▸ **Work to complete**: Pull out every line from the start of the records through the line containing "are developing RISE with the goal of having", including that line, and reproduce them word for word.

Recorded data
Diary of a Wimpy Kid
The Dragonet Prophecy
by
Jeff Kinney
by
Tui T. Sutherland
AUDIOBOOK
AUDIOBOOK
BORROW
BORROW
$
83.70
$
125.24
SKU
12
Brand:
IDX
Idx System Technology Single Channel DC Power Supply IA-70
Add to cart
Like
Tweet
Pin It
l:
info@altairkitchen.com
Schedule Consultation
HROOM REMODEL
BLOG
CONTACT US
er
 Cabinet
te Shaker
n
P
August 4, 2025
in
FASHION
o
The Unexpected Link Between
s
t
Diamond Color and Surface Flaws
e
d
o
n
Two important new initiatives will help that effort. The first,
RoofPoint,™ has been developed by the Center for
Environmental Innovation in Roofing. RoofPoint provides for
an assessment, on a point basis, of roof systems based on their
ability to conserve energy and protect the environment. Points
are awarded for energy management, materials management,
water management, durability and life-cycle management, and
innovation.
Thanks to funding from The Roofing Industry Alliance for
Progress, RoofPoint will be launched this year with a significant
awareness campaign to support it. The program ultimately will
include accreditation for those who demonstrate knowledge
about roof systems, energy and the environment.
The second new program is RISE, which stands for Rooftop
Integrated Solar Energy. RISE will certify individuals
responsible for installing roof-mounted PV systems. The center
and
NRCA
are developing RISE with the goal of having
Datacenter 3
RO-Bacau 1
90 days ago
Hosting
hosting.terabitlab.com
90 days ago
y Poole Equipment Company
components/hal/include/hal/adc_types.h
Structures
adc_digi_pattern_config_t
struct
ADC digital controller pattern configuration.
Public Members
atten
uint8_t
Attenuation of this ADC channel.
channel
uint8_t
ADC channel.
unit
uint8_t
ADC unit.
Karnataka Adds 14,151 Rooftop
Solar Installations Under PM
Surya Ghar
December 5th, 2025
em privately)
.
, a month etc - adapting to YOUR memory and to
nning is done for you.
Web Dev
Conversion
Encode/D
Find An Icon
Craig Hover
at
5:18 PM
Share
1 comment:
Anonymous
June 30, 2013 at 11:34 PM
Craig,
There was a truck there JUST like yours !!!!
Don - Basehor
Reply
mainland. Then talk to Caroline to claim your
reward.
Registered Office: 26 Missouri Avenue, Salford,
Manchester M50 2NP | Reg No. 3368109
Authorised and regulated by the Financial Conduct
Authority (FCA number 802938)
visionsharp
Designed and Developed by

▸ **Reply to the task**:
Diary of a Wimpy Kid
The Dragonet Prophecy
by
Jeff Kinney
by
Tui T. Sutherland
AUDIOBOOK
AUDIOBOOK
BORROW
BORROW
$
83.70
$
125.24
SKU
12
Brand:
IDX
Idx System Technology Single Channel DC Power Supply IA-70
Add to cart
Like
Tweet
Pin It
l:
info@altairkitchen.com
Schedule Consultation
HROOM REMODEL
BLOG
CONTACT US
er
 Cabinet
te Shaker
n
P
August 4, 2025
in
FASHION
o
The Unexpected Link Between
s
t
Diamond Color and Surface Flaws
e
d
o
n
Two important new initiatives will help that effort. The first,
RoofPoint,™ has been developed by the Center for
Environmental Innovation in Roofing. RoofPoint provides for
an assessment, on a point basis, of roof systems based on their
ability to conserve energy and protect the environment. Points
are awarded for energy management, materials management,
water management, durability and life-cycle management, and
innovation.
Thanks to funding from The Roofing Industry Alliance for
Progress, RoofPoint will be launched this year with a significant
awareness campaign to support it. The program ultimately will
include accreditation for those who demonstrate knowledge
about roof systems, energy and the environment.
The second new program is RISE, which stands for Rooftop
Integrated Solar Energy. RISE will certify individuals
responsible for installing roof-mounted PV systems. The center
and
NRCA
are developing RISE with the goal of having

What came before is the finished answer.